Le modèle français de protection de l’enfance est à bout de souffle : il est urgent, à l’heure où l’on fête les 20 ans de la Convention internationale des droits de l’enfant, de songer à rénover la justice des mineurs en France construit autour du tryptique juge, services sociaux (conseil général) et protection judiciaire de la jeunesse (Etat).

 

La Cour des comptes a rendu public en octobre 2009 un rapport qui pointe de graves incohérences : manque de supervision et de collégialité dans les prises de décision, critères d’interventions flous ("les informations préoccupantes"), organisation judiciaire déconnectée des territoires, organisation des services de l’aide sociale à l’enfance peu satisfaisante…

 

Combien d’enfants sont concernés ? Impossible de le dire avec exactitude. Car il ne s’agit pas seulement du sort des 383 000 mineurs (en 2008) pris en charge chaque année par la justice au titre de l’enfance en danger ou de l’enfance délinquante, mais également d’enfants victimes des séparations parentales conflictuelles, de délaissement ou d’abandon.

 

Bien sûr, il existe un juge spécialisé du tribunal de grande instance chargé tant des mesures de protection civile des mineurs en danger, ou en risque de l’être (assistance éducative), que des mineurs délinquants, et qui préside le tribunal pour enfant. Mais le juge des enfants, pilier de la protection judiciaire des mineurs depuis plus de cinquante ans, n’est plus en mesure d’assurer correctement sa mission aujourd’hui, alors même qu’il a bénéficié d’un accroissement significatif du nombre de postes ces dernières années. Inflation du traitement pénal de la délinquance des mineurs, exercice solitaire de la fonction, difficultés croissantes à faire exécuter des mesures, articulation complexe de ses compétences avec celles des autres juges chargés des intérêts du mineur et tout particulièrement avec le juge aux affaires familiales.

Données fournies
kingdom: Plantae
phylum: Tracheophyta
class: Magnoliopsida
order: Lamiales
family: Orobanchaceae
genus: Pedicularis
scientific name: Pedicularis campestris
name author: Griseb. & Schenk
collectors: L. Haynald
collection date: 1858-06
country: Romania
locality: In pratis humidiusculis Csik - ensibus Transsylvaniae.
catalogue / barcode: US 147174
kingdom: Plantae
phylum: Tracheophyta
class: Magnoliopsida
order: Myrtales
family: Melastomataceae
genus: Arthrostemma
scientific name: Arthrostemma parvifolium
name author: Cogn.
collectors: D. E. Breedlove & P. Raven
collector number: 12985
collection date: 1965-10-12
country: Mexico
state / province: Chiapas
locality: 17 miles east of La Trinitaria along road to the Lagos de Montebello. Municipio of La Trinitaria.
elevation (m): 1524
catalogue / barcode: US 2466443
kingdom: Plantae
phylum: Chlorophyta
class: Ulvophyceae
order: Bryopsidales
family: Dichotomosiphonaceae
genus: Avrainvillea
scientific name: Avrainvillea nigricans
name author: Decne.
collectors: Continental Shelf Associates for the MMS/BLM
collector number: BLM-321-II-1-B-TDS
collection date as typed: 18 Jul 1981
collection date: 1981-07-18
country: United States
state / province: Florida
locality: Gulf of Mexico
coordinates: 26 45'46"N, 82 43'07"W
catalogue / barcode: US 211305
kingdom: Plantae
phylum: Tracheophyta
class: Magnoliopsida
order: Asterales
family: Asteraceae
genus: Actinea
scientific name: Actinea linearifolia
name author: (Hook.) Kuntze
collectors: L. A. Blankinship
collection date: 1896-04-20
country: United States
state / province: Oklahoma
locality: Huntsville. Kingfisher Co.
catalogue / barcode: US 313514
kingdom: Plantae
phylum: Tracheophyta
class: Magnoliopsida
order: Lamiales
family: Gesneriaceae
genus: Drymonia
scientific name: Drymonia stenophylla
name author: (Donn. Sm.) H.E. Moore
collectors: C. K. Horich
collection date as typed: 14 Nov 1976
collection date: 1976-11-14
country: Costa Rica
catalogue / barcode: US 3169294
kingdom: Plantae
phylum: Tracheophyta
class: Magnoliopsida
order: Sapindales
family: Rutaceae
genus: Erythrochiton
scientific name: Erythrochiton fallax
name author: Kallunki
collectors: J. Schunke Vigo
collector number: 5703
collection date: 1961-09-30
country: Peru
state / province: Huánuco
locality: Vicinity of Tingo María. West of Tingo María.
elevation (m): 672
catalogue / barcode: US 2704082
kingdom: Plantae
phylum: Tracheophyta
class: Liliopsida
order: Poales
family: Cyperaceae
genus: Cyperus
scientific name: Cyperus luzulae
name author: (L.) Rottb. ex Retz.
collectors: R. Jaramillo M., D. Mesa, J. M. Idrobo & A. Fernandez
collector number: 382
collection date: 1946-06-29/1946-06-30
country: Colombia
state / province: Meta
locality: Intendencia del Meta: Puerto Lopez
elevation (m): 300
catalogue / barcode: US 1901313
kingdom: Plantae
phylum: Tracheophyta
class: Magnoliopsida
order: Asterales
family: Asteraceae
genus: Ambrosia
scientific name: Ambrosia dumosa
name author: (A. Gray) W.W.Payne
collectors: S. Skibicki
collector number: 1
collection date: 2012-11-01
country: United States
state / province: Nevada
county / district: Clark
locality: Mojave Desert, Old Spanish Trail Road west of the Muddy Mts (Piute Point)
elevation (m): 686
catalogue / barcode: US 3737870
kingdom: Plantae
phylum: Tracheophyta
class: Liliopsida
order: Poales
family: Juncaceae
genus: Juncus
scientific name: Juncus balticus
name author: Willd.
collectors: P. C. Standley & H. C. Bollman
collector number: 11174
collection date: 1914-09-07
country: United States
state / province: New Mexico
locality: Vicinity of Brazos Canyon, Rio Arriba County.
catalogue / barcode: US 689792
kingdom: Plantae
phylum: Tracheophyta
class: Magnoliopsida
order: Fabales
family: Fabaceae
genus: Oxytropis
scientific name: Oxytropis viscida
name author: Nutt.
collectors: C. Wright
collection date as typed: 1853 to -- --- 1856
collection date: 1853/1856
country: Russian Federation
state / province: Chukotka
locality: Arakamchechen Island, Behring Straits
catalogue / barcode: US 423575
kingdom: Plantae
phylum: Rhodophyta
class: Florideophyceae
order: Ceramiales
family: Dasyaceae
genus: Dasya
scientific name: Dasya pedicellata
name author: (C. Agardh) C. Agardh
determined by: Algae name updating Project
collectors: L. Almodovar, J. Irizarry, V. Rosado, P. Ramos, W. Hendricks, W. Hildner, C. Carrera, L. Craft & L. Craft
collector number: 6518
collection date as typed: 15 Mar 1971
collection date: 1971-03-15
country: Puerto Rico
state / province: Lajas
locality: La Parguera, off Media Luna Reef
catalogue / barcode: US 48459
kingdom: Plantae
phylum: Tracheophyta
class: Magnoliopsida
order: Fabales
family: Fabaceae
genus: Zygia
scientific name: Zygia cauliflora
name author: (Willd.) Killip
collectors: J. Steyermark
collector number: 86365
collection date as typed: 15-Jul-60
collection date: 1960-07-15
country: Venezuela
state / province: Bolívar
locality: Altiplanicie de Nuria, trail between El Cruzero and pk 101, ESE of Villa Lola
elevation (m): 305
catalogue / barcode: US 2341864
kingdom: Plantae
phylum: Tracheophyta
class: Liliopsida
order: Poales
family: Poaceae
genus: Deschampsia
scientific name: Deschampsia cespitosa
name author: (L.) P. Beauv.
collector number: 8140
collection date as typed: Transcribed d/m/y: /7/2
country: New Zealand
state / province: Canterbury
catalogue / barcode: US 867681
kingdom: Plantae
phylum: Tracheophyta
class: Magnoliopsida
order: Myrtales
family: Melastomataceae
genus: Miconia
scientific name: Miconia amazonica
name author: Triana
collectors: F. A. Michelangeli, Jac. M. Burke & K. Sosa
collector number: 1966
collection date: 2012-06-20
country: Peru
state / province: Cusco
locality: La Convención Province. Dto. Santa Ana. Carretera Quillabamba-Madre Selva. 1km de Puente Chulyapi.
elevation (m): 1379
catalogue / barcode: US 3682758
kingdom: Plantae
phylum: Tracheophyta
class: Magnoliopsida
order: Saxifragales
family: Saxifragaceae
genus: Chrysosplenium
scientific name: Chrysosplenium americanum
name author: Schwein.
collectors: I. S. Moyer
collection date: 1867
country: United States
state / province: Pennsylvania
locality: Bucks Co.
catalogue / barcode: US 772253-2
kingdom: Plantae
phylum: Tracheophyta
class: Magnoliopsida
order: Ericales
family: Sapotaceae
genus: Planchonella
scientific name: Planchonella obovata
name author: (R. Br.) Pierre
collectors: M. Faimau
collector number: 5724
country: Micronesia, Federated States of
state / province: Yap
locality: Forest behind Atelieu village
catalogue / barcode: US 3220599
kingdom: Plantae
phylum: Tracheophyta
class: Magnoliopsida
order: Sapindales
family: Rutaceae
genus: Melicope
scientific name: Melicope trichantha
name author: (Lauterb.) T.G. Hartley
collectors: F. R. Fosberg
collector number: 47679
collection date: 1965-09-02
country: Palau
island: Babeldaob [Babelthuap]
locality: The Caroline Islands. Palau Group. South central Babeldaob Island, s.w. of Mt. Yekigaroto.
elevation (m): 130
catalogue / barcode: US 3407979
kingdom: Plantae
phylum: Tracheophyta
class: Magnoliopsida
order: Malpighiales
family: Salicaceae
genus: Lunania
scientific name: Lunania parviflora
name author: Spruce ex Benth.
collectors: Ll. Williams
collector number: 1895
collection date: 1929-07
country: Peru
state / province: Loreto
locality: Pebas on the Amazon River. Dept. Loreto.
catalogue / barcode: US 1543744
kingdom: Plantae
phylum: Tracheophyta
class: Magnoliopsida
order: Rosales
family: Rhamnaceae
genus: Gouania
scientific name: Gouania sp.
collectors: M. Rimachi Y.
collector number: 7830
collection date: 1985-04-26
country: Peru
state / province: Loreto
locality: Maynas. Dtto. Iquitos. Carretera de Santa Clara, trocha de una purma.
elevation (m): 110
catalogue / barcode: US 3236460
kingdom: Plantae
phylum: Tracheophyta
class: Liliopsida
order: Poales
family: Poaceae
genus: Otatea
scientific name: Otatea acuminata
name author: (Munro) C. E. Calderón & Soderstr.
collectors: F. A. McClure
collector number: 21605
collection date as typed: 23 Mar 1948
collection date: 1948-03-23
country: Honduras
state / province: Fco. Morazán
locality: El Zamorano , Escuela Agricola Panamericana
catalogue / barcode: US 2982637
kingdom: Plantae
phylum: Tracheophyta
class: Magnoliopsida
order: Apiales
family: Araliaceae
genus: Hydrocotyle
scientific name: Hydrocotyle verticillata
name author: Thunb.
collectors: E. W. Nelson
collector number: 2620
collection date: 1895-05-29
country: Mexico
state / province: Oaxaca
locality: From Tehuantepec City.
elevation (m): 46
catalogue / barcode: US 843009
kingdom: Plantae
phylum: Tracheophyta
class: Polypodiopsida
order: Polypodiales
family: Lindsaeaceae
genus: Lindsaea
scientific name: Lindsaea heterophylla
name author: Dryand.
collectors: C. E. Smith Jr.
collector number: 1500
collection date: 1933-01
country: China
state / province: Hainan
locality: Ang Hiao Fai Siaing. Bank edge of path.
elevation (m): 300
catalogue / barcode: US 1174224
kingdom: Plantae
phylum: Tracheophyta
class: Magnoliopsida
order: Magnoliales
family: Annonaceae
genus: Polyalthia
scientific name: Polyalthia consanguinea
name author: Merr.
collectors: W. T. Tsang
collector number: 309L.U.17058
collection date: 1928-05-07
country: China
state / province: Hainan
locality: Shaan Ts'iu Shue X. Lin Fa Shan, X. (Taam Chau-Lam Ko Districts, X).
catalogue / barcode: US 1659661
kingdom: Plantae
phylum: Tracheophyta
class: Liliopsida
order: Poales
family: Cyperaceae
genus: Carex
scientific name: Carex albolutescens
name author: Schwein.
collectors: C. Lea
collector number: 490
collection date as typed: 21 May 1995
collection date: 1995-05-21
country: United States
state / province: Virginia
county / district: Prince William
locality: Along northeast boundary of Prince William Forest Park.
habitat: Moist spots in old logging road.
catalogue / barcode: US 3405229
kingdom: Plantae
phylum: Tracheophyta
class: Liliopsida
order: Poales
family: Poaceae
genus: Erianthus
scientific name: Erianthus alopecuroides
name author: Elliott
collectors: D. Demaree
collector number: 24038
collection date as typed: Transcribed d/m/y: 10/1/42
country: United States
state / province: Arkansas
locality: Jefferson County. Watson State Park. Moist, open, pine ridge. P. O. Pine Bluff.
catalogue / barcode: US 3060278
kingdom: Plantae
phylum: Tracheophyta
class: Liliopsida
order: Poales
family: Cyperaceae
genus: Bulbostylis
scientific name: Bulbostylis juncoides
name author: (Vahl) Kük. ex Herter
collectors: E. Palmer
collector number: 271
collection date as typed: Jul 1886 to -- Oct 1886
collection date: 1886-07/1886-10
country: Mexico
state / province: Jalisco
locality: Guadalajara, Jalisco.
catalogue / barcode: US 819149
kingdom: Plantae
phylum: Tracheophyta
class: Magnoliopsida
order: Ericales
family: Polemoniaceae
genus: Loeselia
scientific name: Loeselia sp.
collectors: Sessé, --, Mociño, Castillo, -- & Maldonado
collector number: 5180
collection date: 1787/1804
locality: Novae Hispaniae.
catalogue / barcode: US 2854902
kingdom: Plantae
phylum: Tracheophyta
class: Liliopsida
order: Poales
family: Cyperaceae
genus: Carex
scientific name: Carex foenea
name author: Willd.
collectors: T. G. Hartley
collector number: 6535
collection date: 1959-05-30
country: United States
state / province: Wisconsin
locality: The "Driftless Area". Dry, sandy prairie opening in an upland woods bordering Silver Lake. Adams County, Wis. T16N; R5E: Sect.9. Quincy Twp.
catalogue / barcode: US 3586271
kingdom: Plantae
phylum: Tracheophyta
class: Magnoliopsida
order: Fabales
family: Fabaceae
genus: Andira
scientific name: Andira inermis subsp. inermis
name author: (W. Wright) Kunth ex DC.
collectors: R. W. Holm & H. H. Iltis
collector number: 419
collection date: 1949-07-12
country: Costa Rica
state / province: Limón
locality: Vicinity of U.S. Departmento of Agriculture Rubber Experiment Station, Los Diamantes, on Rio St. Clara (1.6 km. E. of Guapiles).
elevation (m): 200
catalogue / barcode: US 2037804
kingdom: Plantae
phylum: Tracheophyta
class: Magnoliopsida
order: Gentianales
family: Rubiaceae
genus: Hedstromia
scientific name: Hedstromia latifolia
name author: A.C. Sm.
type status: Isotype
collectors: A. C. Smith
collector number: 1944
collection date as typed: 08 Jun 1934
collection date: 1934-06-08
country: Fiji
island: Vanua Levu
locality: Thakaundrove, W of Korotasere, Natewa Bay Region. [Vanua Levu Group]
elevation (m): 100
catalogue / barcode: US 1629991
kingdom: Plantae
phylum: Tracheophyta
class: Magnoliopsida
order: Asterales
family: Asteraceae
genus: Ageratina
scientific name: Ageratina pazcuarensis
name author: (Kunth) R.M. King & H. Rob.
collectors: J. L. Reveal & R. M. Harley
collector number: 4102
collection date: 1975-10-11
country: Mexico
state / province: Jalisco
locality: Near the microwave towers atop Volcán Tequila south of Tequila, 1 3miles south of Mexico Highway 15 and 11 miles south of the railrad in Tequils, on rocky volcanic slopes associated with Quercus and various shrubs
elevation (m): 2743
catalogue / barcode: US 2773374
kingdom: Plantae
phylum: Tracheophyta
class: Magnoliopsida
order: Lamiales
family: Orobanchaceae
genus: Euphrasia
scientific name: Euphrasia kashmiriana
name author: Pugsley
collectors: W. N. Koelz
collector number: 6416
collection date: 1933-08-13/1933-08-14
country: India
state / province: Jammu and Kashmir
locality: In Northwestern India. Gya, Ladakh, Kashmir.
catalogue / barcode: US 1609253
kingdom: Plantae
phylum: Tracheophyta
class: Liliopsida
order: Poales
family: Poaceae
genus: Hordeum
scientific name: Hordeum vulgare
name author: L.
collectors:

Consigne
Extrayez sans modification le passage du texte sur la protection de l'enfance qui débute aux mots « Bien sûr, il » et s'arrête après les mots « aux affaires familiales. ».

Résultat obtenu
Bien sûr, il existe un juge spécialisé du tribunal de grande instance chargé tant des mesures de protection civile des mineurs en danger, ou en risque de l’être (assistance éducative), que des mineurs délinquants, et qui préside le tribunal pour enfant. Mais le juge des enfants, pilier de la protection judiciaire des mineurs depuis plus de cinquante ans, n’est plus en mesure d’assurer correctement sa mission aujourd’hui, alors même qu’il a bénéficié d’un accroissement significatif du nombre de postes ces dernières années. Inflation du traitement pénal de la délinquance des mineurs, exercice solitaire de la fonction, difficultés croissantes à faire exécuter des mesures, articulation complexe de ses compétences avec celles des autres juges chargés des intérêts du mineur et tout particulièrement avec le juge aux affaires familiales.